Sustainable sustainability
To develop a sustainability plan that would deliver meaningful, long-term results was the job of Amy Munro, 11th Hour’s Sustainability Officer.

“We came up with a strategy that covered four key areas: leadership, innovation, collaboration, and legacy,” said Munro, citing The Toolbox as a flagship project that resulted from her team’s efforts.

The Toolbox is a free suite of guides, tools, and templates designed to help organizations create a comprehensive sustainability program. It’s a step-by-step roadmap to integrate sustainability practices in their operations.

“It came about as a result of us looking at our supply chain understanding that about 80% of our footprint was within our influence space rather than under our direct control,” said Munro. “So we were having conversations about their sustainability and realizing there's lots of open doors for those conversations, but not necessarily a lot of time or
knowledge of where to start or what to do from there.”
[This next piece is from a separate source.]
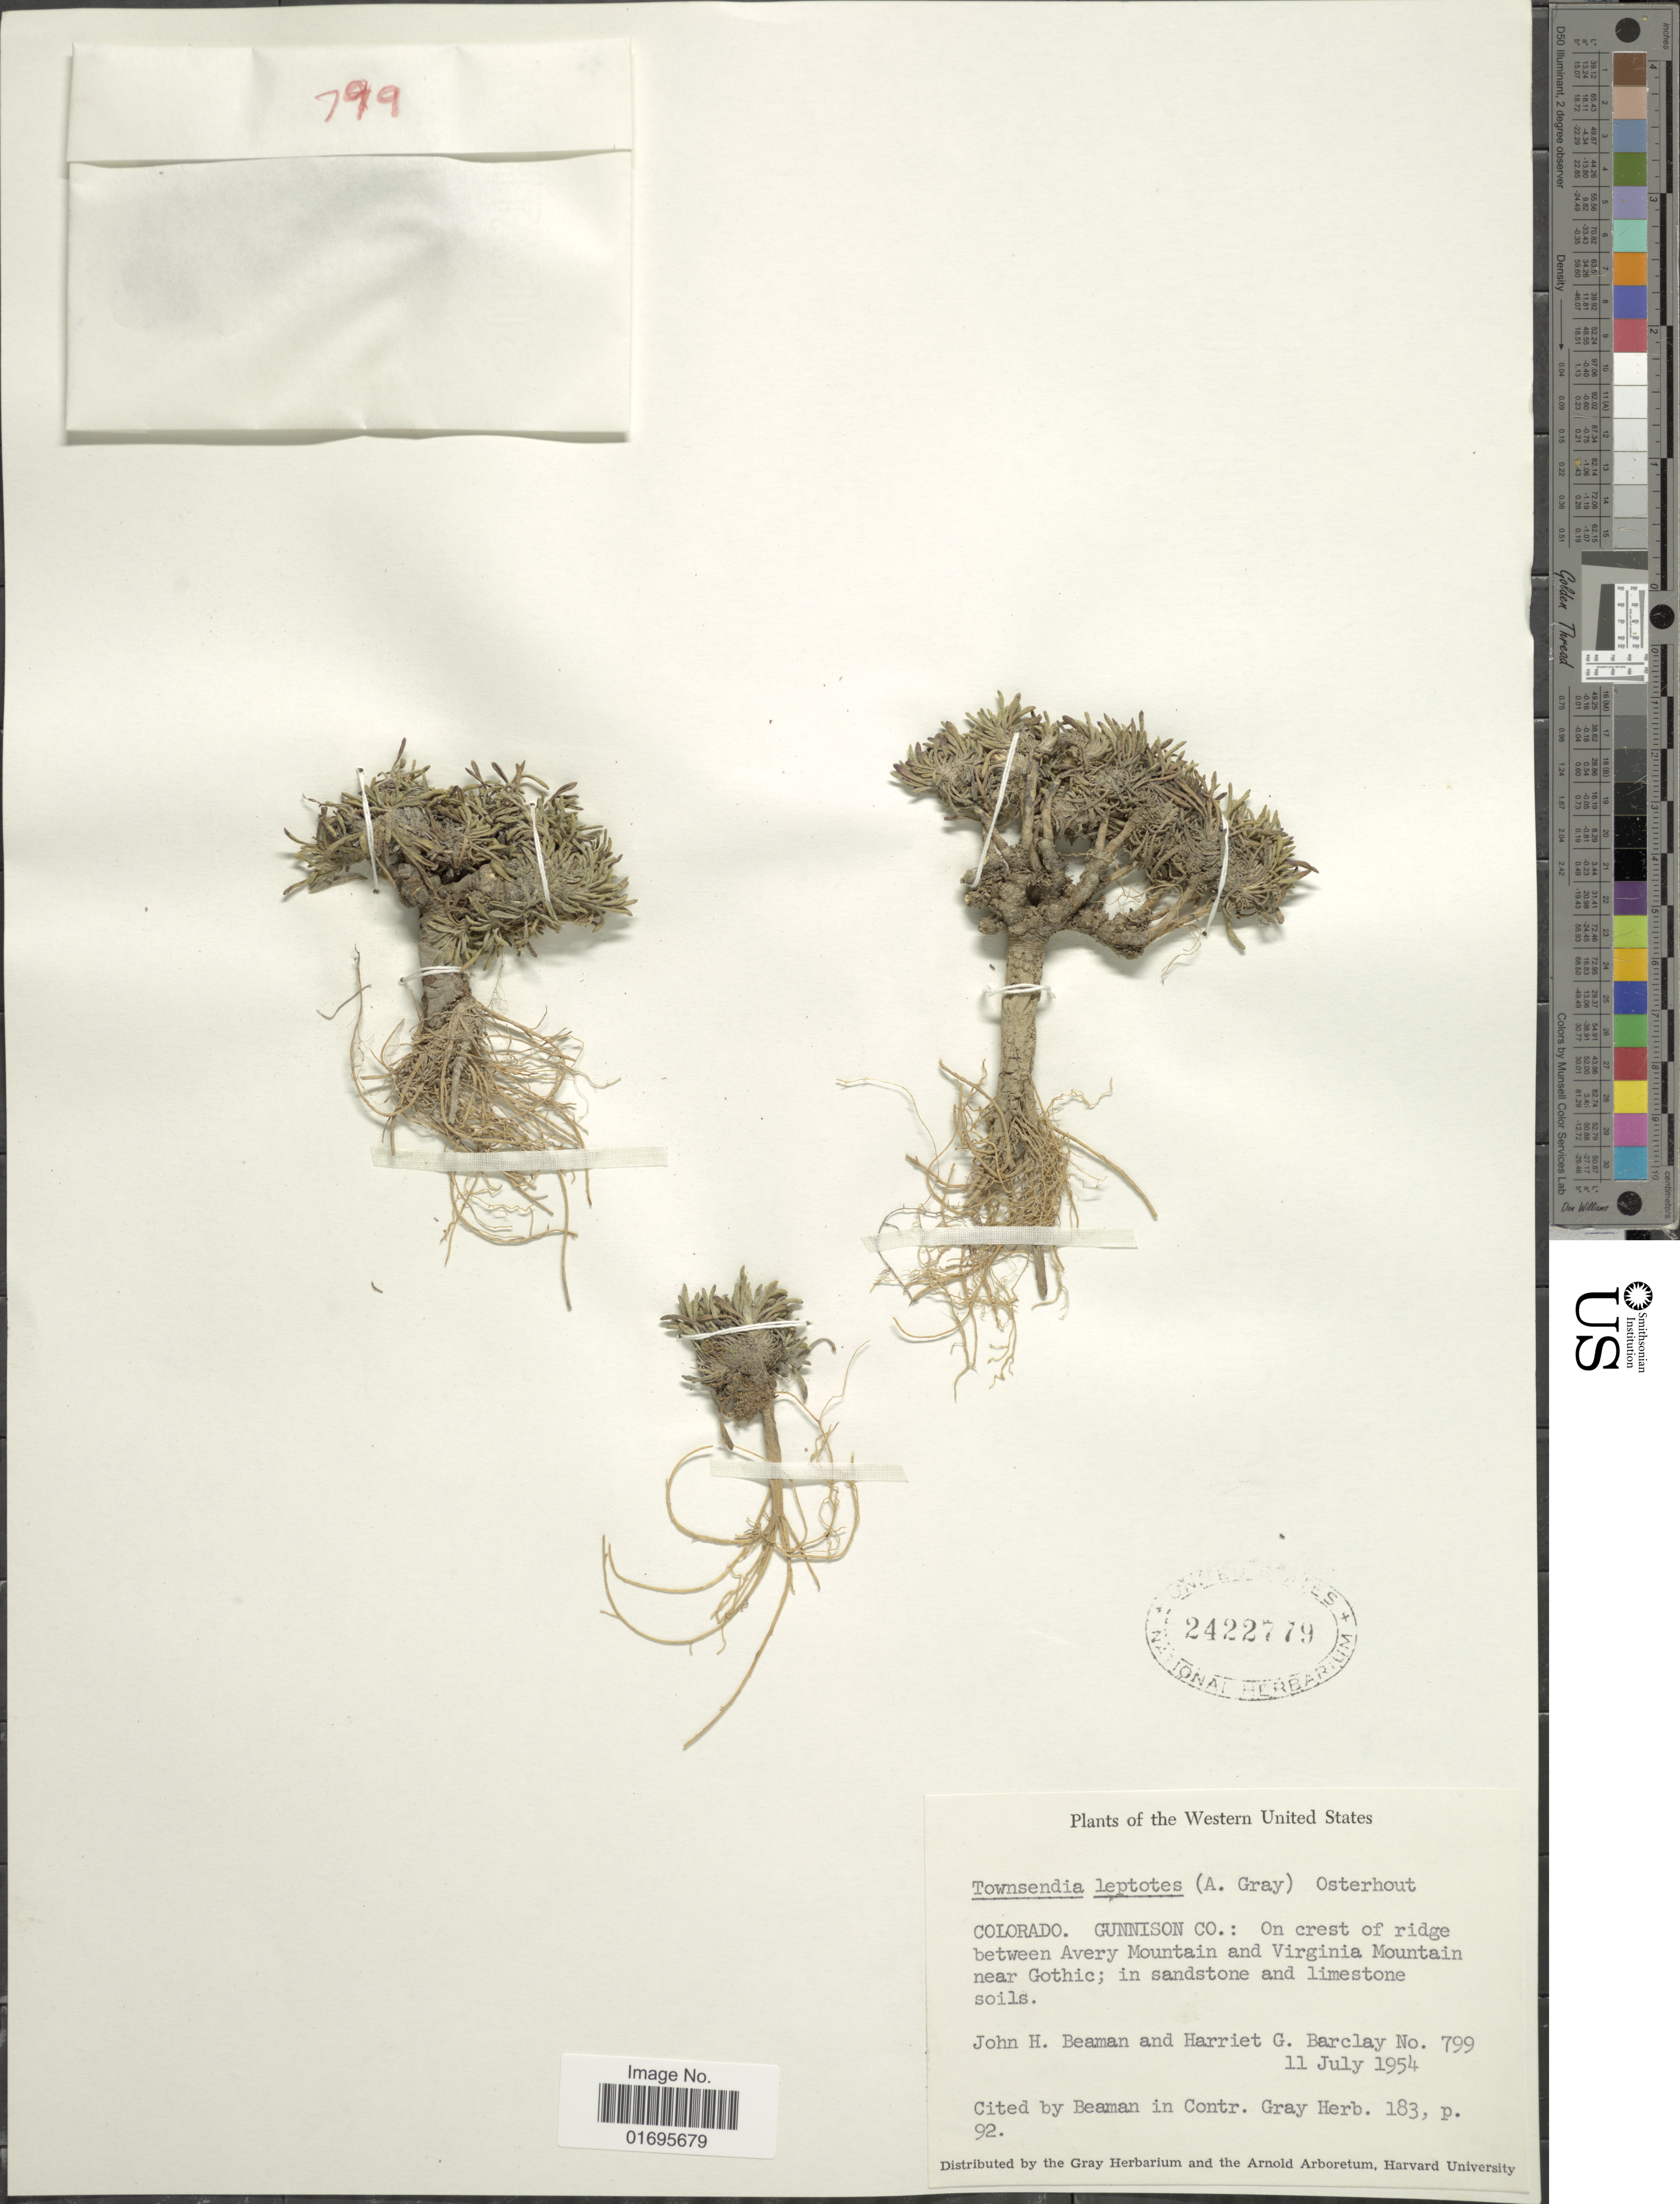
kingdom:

The Toolbox, accessible at sustainabilitytoolbox.com, is rolling out globally. It was recently adopted by the Association of National Olympic Committees, which has implemented it throughout their membership. There are currently 600 users from 100 different countries (and counting), and it has been translated into four languages. It’s just one (albeit an important one) of the more than 80 sustainability initiatives that 11th Hour has introduced out since the campaign began. And now, with the win, the team can even more effectively spread their message.

“Winning gives you a lot of voice, a bigger platform, more exposure and more credibility,” said Enright.

Highs and lows
If you were to guess what Enright’s favorite leg of the race was — and you guessed Itajaí, Brazil to Newport, where the hometown team arrived at the head of the fleet — you’d be wrong.

Enright’s favorite? “Probably Cape Town to Itajaí,” he said. “It was an unmitigated disaster,” he said of the leg that saw rudders delaminated and the mainsail torn (twice.)

Enright’s embrace of disaster, or rather, his attitude and ability to embrace it until he turns it around into something good, probably explains his winning energy as well as anything (that, and the fact that he is a really great sailor surrounded by a lot of other really great sailors.)

“We scrapped for some points that we knew were going to be valuable down the road, if this thing was going to end the way we wanted,” he said. “But it’s the feeling of accomplishment…I’m biased, but these boats are the most difficult boats to sail in the history of the race. And this course had the longest and most difficult leg in the history of the race at 13,000 miles. Those are agreed-upon facts.”

“So then would you not say that this was probably the hardest edition of the race ever?”

So is Enright going to try to come back for the next edition?

“I don't know. I have no idea,” he laughed. “I’m just trying to get through today.”

“If I lived in a vacuum for sure — I think I’ve got the best job in the world — but it doesn't come without sacrifice. Right now I’m just taking some time to reflect. I want whatever is next to be the right thing, not just the next thing.”